E’ stato il direttore musicale del Teatro dell’Opera, Daniele Gatti a proporre la messa in scena del raro titolo belliniano. Ha detto che, dopo tanti anni di Verdi, Wagner, Beethoven e Mahler, voleva tornare al “bel canto” da cui era partito. In effetti, grazie alla capacità dell’orchestra del Teatro dell’Opera, Gatti voleva evidenziare un Bellini orchestratore di grandi dimensioni. Lo si ascolta dalla sinfonia iniziale che ha uno schema rossiniano, ma con il piglio di Gatti e grazie all’orchestra ricorda le ouverture di Beethoven, ad esempio Egmont o Coriolan, per l’afflato etico ed eroico. Memorabile anche l’interludio del secondo atto, denso di presagi romantici. Direzione splendida che mostra lati poco noti di Bellini anche nell’accompagnamento ai recitativi ed ai vari numeri musicali.
Denis Krief, autore di regia, scene, costumi e luci, utilizza una scena unica per i due atti e sei quadri dell’opera. Consapevole che il lavoro era stato concepito per sale più raccolte di quella del Teatro dell’Opera, la scena in legno diventa una vera e propria cassa armonica che consente ai cantanti di dare sfoggio al belcanto senza forzare le voci. L’ambientazione è contemporanea e l’azione scenica pone l’accento sulla universalità dei valori rappresentati nell’opera. Tanti i momenti di rilievo; ad esempio, la regia della scena e duetto tra Romeo e Tebaldo nel secondo atto, in cui si mostra tutta la modernità del lavoro.

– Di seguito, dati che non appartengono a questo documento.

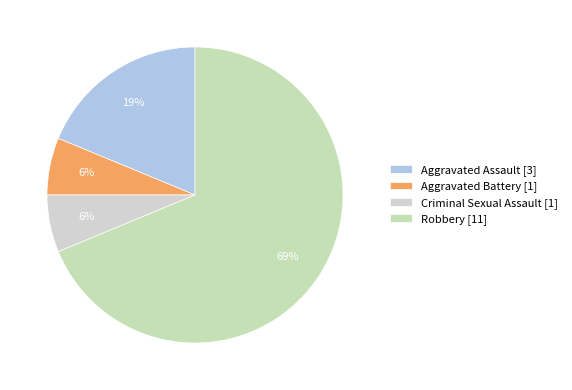

Count the number of slices in the pie.

4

Il peso dello spettacolo, però, grava molto sulle spalle di chi dà corpo e voce ai due amanti, come si conviene al “bel canto”. Una squadra giovane ed, in parte, ancora poco nota. Romeo è il mezzo soprano Vasilisa Berzhanskaya che proviene dai programmi per giovani artisti del Bolšoi e del Festival di Salisburgo; nonostante la giovane età è già in piena e grande maturità vocale ed un’ottima attrice. Giulietta è Mariangela Sicilia che le tiene testa nello svettare verso cime ardimentose (quelle della scrittura belliniana). Oscuro e dominatore il Capellio di Alessio Cacciamani. Bravo il Lorenzo di Nicola Ulivieri. Una vera scoperta per Roma, e per chi scrive, il Tebaldo di Iván Ayón Rivas, un giovane tenore peruviano dallo squillo imponente, dal timbro chiarissimo e di una notevole agilità.